Auf dem Weg zur Einbahnkommunikation
Wir tweeten, posten, liken und sharen um die Wette, lassen dabei aber elementare Spielregeln der Kommunikation ausser Acht, nämlich das aktive Wechselspiel zwischen Sender und Empfänger. Internet und Social Media bieten intensivere Kommunikationsmöglichkeiten, aber auch Gelegenheiten, den Adressaten zu ignorieren. Die Schnelllebigkeit unserer Zeit macht auch vor unserer Kommunikation nicht Halt und erhöht die Erwartungen an die Echtzeitkommunikation.
Wo die Digitalisierung eine verlockende Zeitersparnis verspricht, entpuppt sie sich vielfach als trügerische «Falle». Elektronische Bewerberportale beispielsweise, bedeuten sowohl eine Vereinfachung im Bewerbungsmanagement, aber auch eine Steigerung an Volumen und Zeitdruck. Entsprechend gross ist die Gefahr, in den elektronischen Fangnetzen den Überblick, respektive den Sinn fürs Wesentliche zu verlieren.

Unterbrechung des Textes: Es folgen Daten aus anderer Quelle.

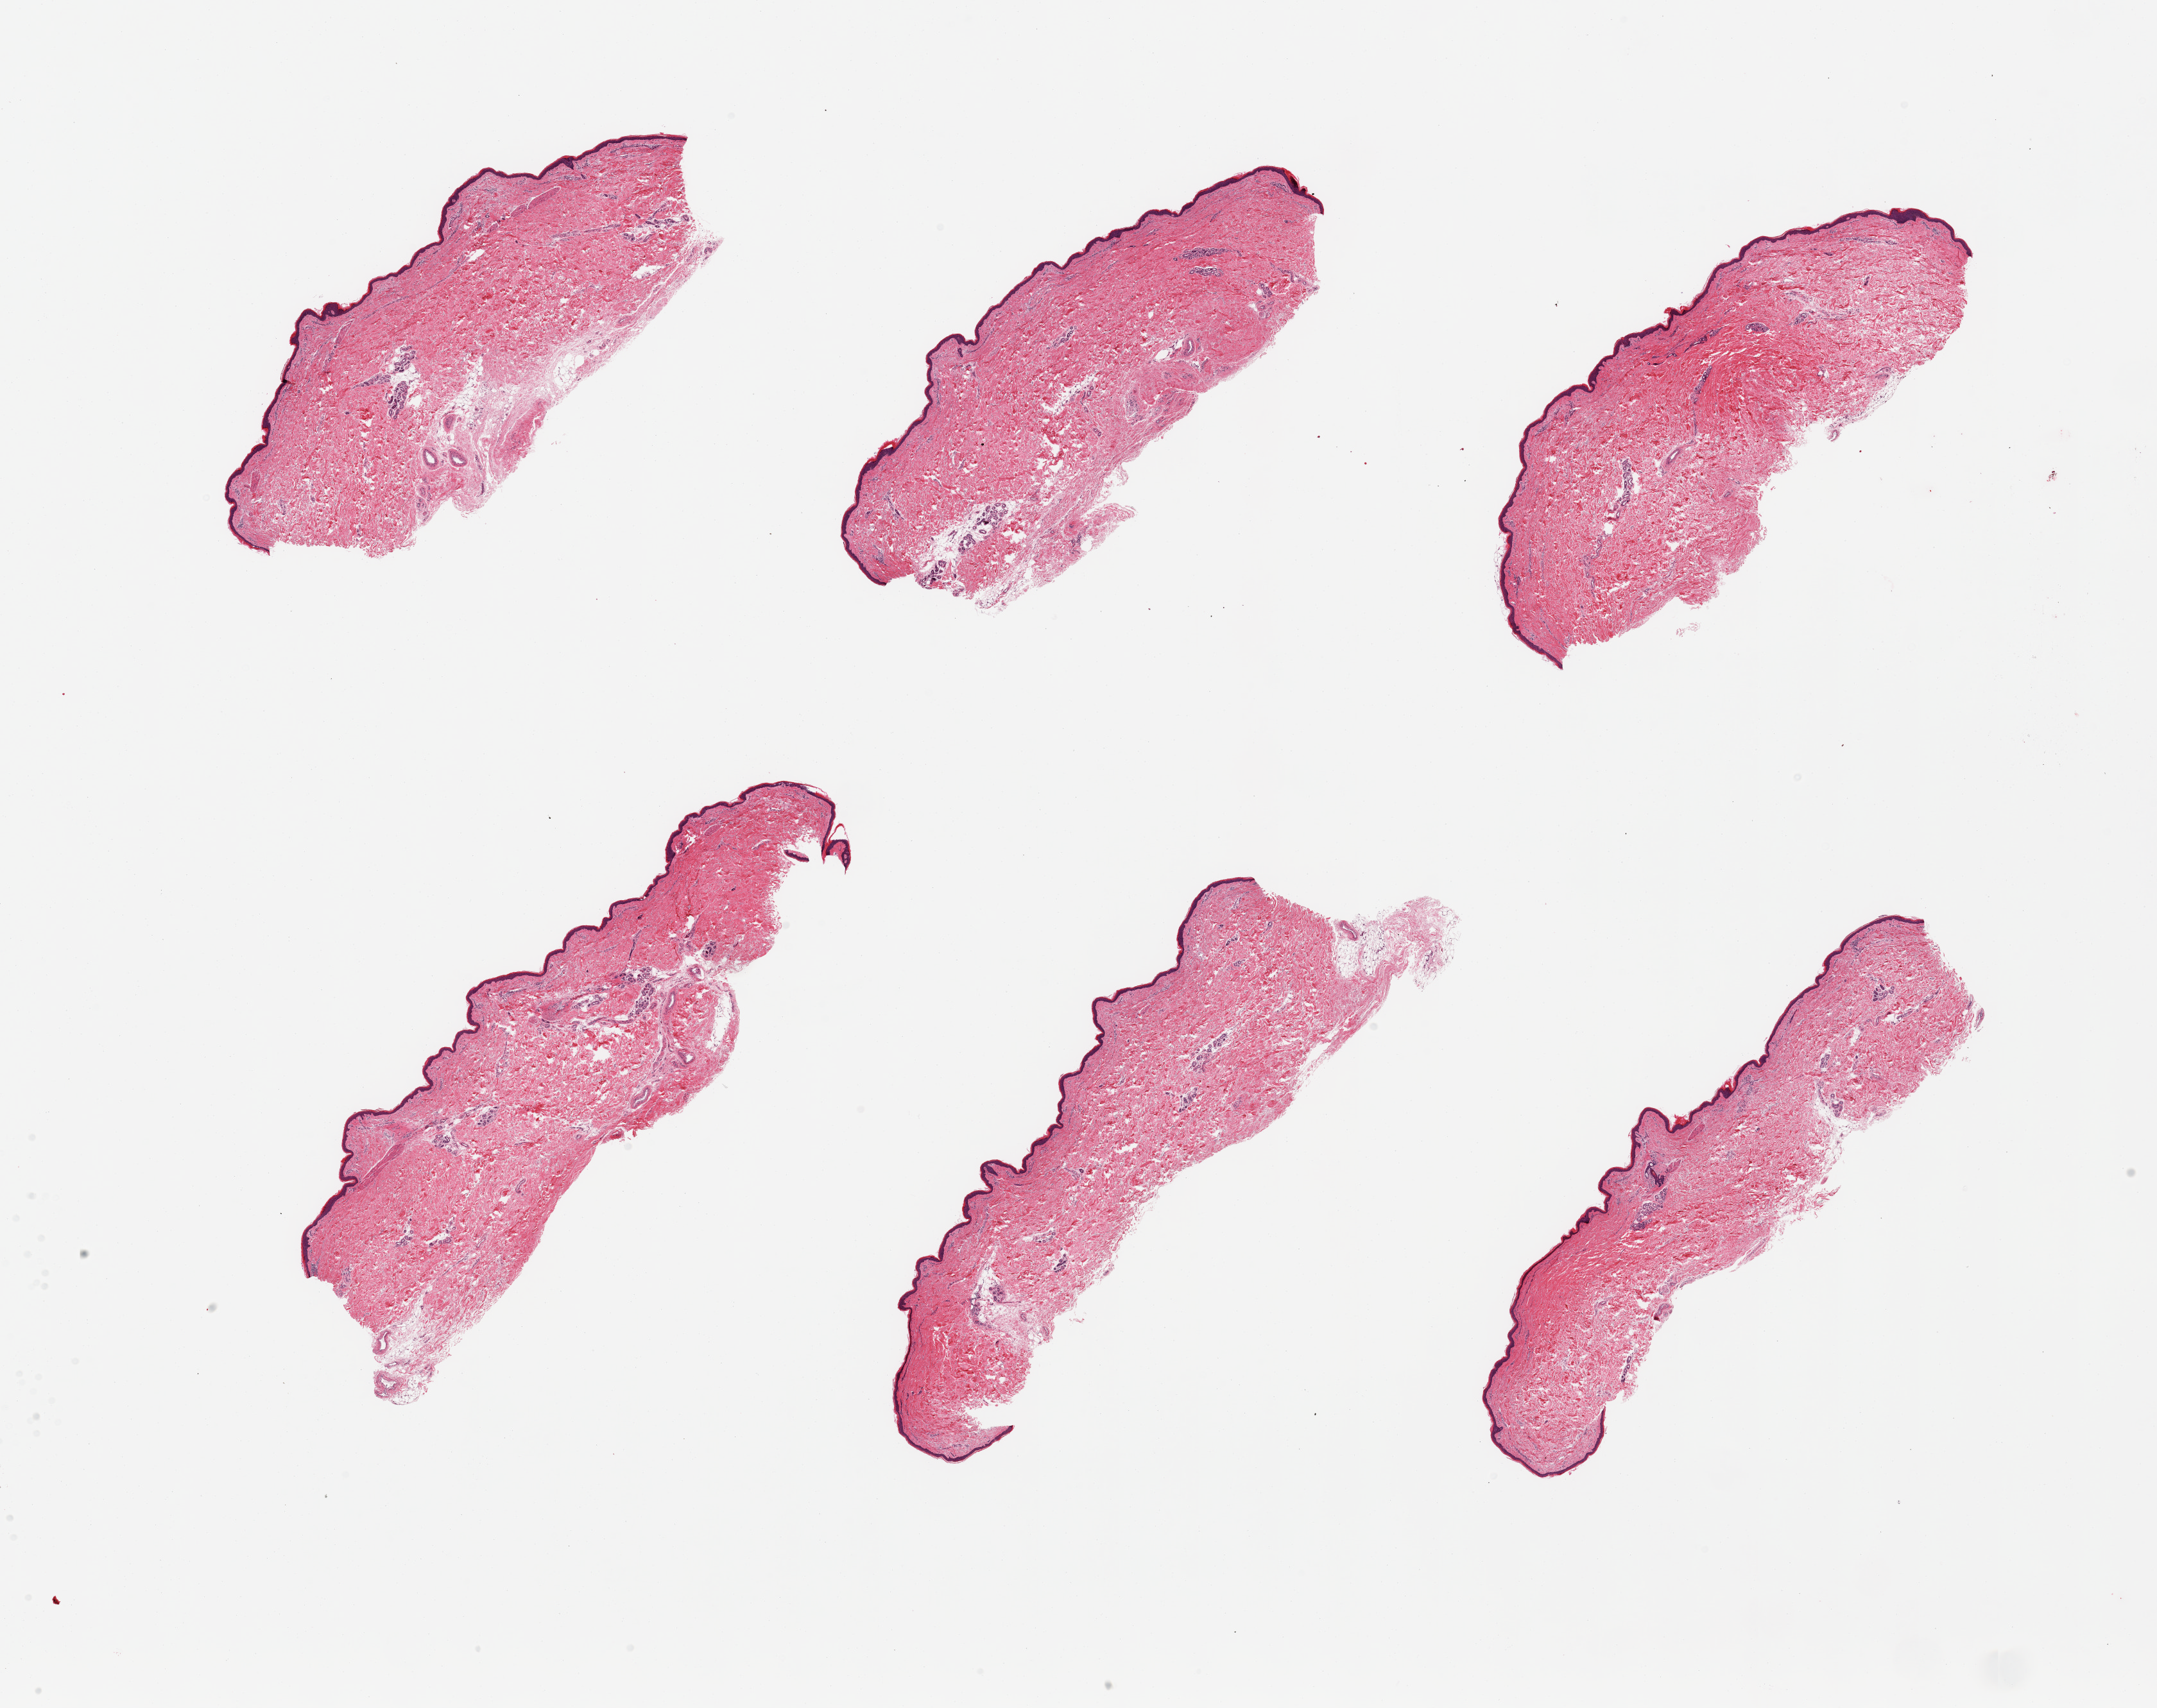
H&E whole-slide image, shown as a low-resolution overview of the whole scanned area (about 26.6 x 21.1 mm, slide scanned at 20x); PAXgene-fixed, paraffin-embedded tissue; section of skin of lower leg (target tissue); donor tissue sample.
• review note (as recorded): 6 pieces; well trimmed, <5% dermal fat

Wir alle lassen uns von vollen Postfächern im Netz, unbeantworteten Botschaften auf dem Handy und blinkenden Nachrichten im Festnetz stressen. Kein Wunder sind wir im Speerhagel der Informationen lieber Jäger als Gejagte, also lieber Sender als Empfänger. Umgemünzt auf unser Kommunikationsverhalten bedeutet dies eine Entwicklung hin zur Einbahnstrasse.
Bei schlechter oder ausbleibender Kommunikation droht Reputationsverlust
Im Gespräch mit Kandidatinnen und Kandidaten, kommen uns viele positive Erfahrungen zu Ohren, die sie vom Kontakt mit dem Wunsch-Arbeitgeber mitnahmen. Eine wachsende Zahl hingegen beklagt sich und berichtet von ausbleibenden Reaktionen auf das Bewerbungsdossier – mit Ausnahme der Empfangsbestätigung – auf eine Nachfrage über den Stand der Dinge oder sogar auf die Rückfrage nach dem Interview. Manche Unternehmen halten es offenbar nicht für nötig, sich für eine Absage zurückzumelden, sich für eine Verzögerung zu entschuldigen oder sind damit einfach überfordert.
Nicht weiter erstaunlich, dass es im Netz unzählige Ratgeber zum Thema «Super Vorstellungsgespräch, keine Reaktion – was ist da los?» gibt. Nicht nur Bewerber, auch Firmen haben meist keine zweite Chance für einen missratenen ersten Eindruck. Wer aber möchte schon freiwillig in einem Unternehmen arbeiten, bei dem die Professionalität fehlt, das ineffizient und offenbar auch respektlos ist?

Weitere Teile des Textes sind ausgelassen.